**Work instruction A**
In the passage on dividing memory by cycles, how does the writer describe the 'rows' metric in text output?
**Work instruction B**
Repeat the passage on dividing memory by cycles word for word, from "I'm sorry, I" up to and including "more representative measure.".

**Text passage**
I'm sorry, I don't quite understand what you mean by cycle here.
> I thought that the dividing memory on number of cycles helps us to
> normalize the metric to account for the repeated iterations. This gives
> us a clearer picture of the resource intensity per basic unit of work,
> rather than just the overall total. Each loop may consume a different
> amount of buffer space, but by averaging it out, we're smoothing those
> fluctuations into a more representative measure.
The issue I see here is that users can get those numbers from raw
results, but they can't get the raw (more accurate) data from the
current output; if we only show processed data (like the 'rows' metric
in text output, which is a divided-and-rounded value) you can't get
the original data back with good confidence.

**Data shown**
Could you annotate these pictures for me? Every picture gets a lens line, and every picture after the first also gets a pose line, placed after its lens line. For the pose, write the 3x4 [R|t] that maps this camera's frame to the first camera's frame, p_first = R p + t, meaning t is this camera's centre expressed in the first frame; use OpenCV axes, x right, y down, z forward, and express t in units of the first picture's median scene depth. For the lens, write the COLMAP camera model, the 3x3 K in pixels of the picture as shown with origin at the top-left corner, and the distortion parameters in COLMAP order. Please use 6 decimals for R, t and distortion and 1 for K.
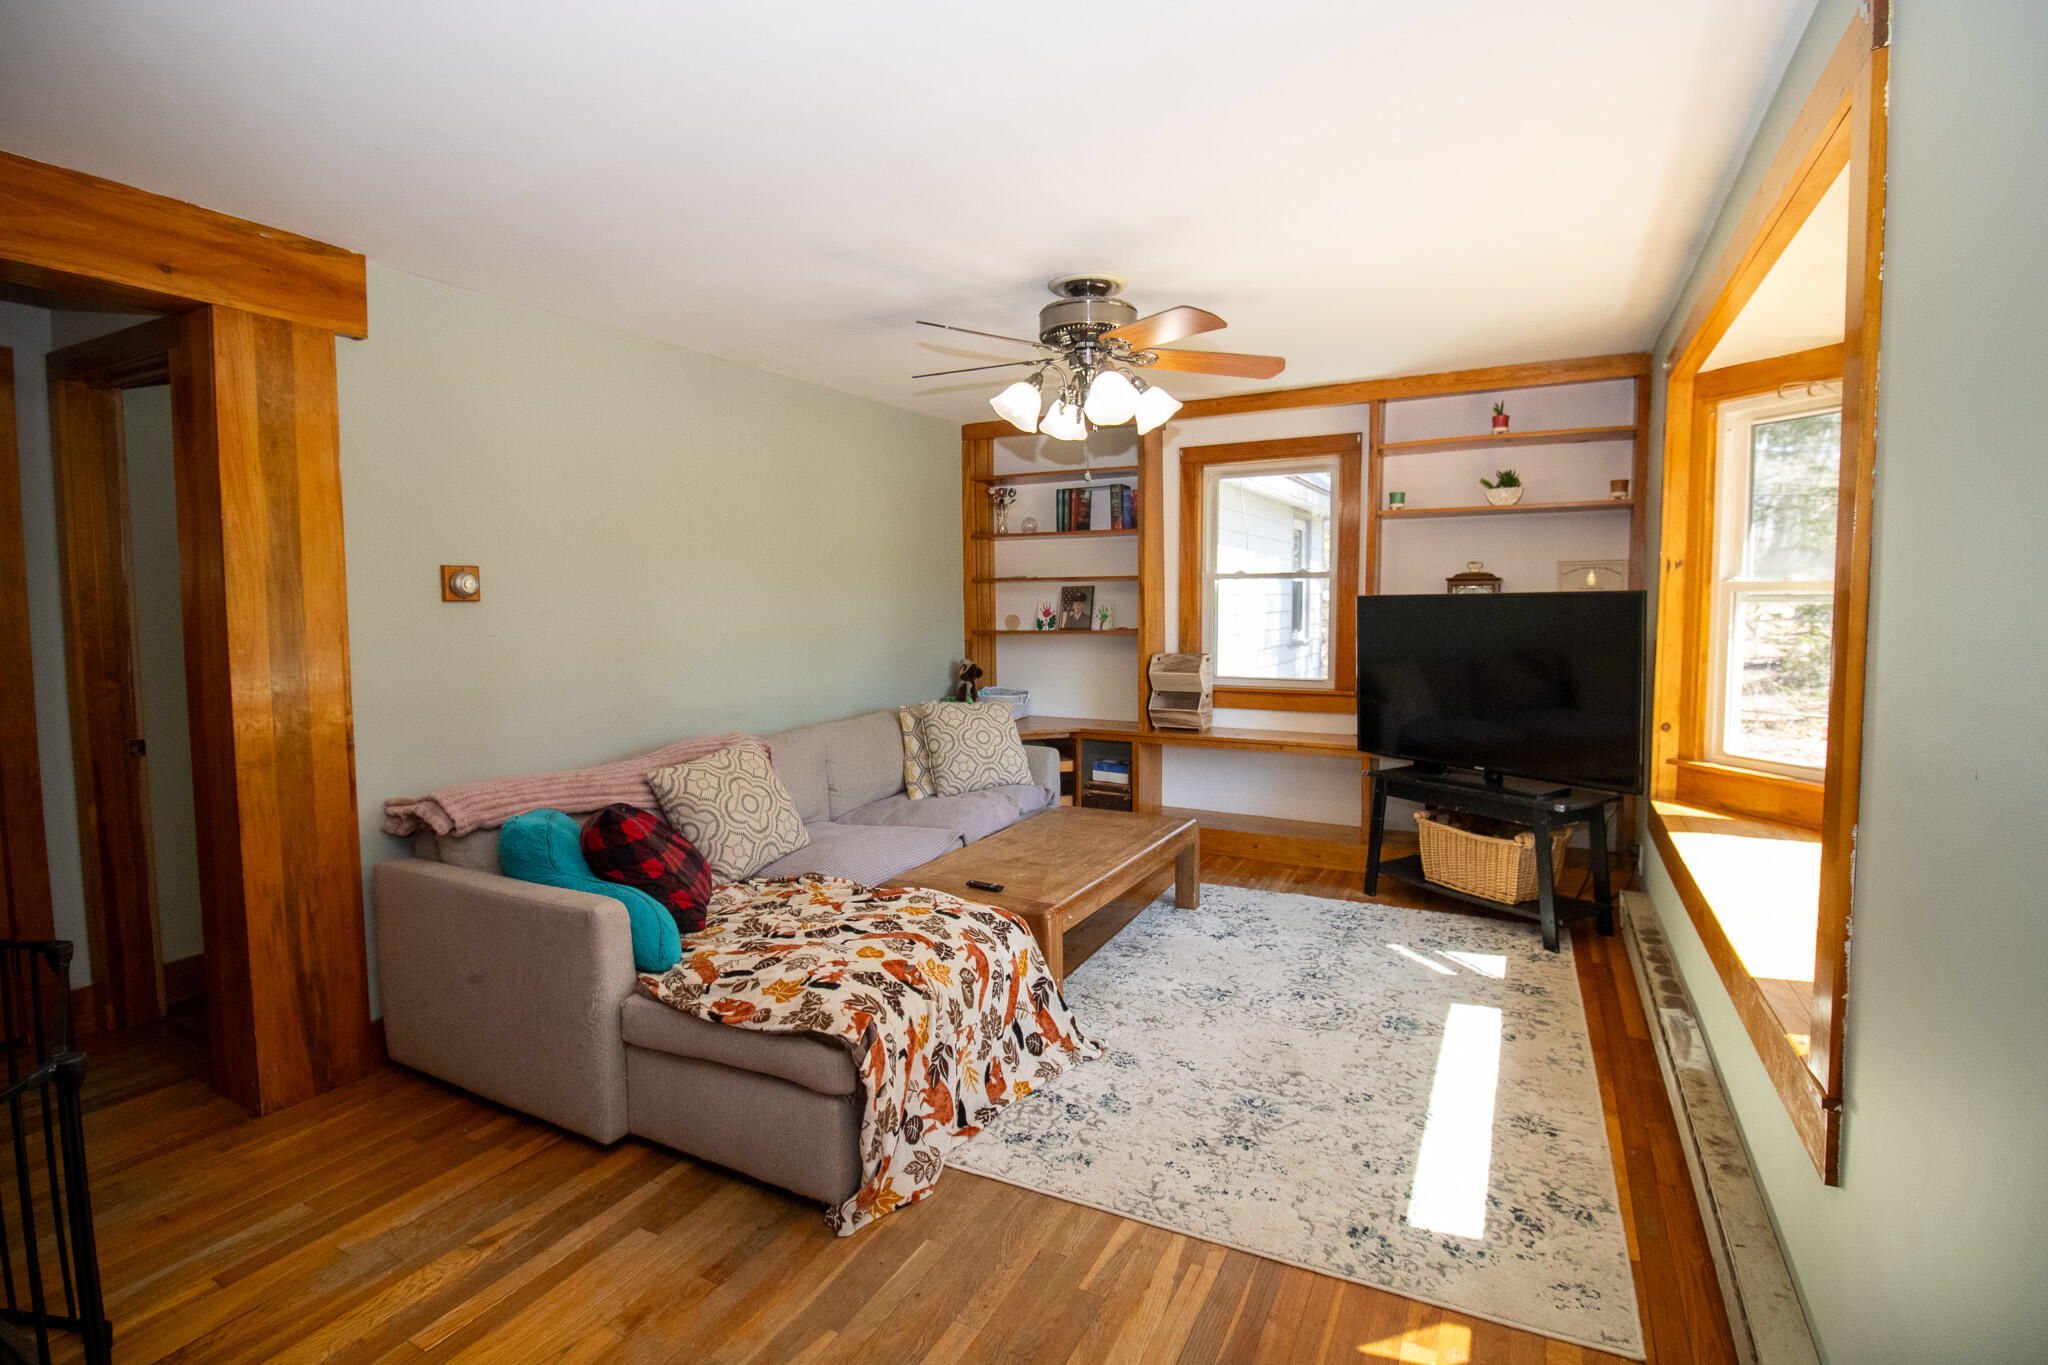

**Task result A**
It is a divided-and-rounded value.

**Task result B**
I'm sorry, I don't quite understand what you mean by cycle here.
> I thought that the dividing memory on number of cycles helps us to
> normalize the metric to account for the repeated iterations. This gives
> us a clearer picture of the resource intensity per basic unit of work,
> rather than just the overall total. Each loop may consume a different
> amount of buffer space, but by averaging it out, we're smoothing those
> fluctuations into a more representative measure.